The premise behind this idea is that archives should be bit-rot tolerant. That is, archives should consider files acceptable even they don’t match their digest, and try to salvage what they can. This is just a bad idea. Here are a few reasons:
- You’re playing Russian roulette. If a file doesn’t pass its fixity check, anything could be damaged. You don’t even know how many bits are damaged. The file could be useless or seriously degraded. An archive should work with files that pass fixity checks and use a backup to recover failed ones.
- Using only uncompressed files increases the probability of bit rot. I’m assuming bit rot is a Poisson process, with each bit on a drive equally likely to fail. If an uncompressed file is three times as long as a compressed file, then it’s roughly three times as likely to have an error, assuming a very low per-bit error rate. Insisting on uncompressed files but accepting damaged files accepts an increased probability of file damage in exchange for a hope that the damage isn’t serious.
- Once a file starts failing, it’s likely to develop more errors over time. The storage medium is going bad.
- It’s better to know that a file is damaged than to hope it isn’t too badly damaged. The sooner a defect is caught, the better the chances are of finding a good copy to recover from.
Archives should take the best possible measures to keep their files intact, and make provision for recovering them when any damage is detected. Keeping damaged files in the hope that they’re still useful should be only a last resort. Banning compression from archives in the hope of minimizing the damage from bit rot is a foolish preservation strategy.
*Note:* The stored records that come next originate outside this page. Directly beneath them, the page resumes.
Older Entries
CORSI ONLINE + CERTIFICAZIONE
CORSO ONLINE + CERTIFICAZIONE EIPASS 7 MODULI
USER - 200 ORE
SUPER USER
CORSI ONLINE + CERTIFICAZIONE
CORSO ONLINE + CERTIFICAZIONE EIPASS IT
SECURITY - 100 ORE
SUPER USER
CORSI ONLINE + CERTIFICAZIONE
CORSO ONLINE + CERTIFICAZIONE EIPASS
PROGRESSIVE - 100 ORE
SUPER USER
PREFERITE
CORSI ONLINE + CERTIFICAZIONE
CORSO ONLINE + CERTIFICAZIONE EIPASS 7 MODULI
I think it varies from format to format. We have video files in transport-stream format, for example. Transport streams, which in our case contain compressed video, are designed to be tolerant to bit-errors – you don’t want your TV decoder to give up just because of some momentary signal interference.
Warc also has some in-built bit-tolerance because each record includes a checksum of its payload. So as long as you can still split it into individual records, you can identify which records are damaged.
That said, we are currently in the process of compressing our entire arc/warc archive precisely because we’ve come to the conclusion that our “compression is always bad” rationale doesn’t really hold up under scrutiny. Apart from anything else, the hardest data to preserve is always the data you didn’t gather in the first place. So when storage costs start to become a bottleneck – compress, compress, compress!
Streaming and file storage are very different things. Streaming needs to be tolerant not only of bit errors but of dropped packets.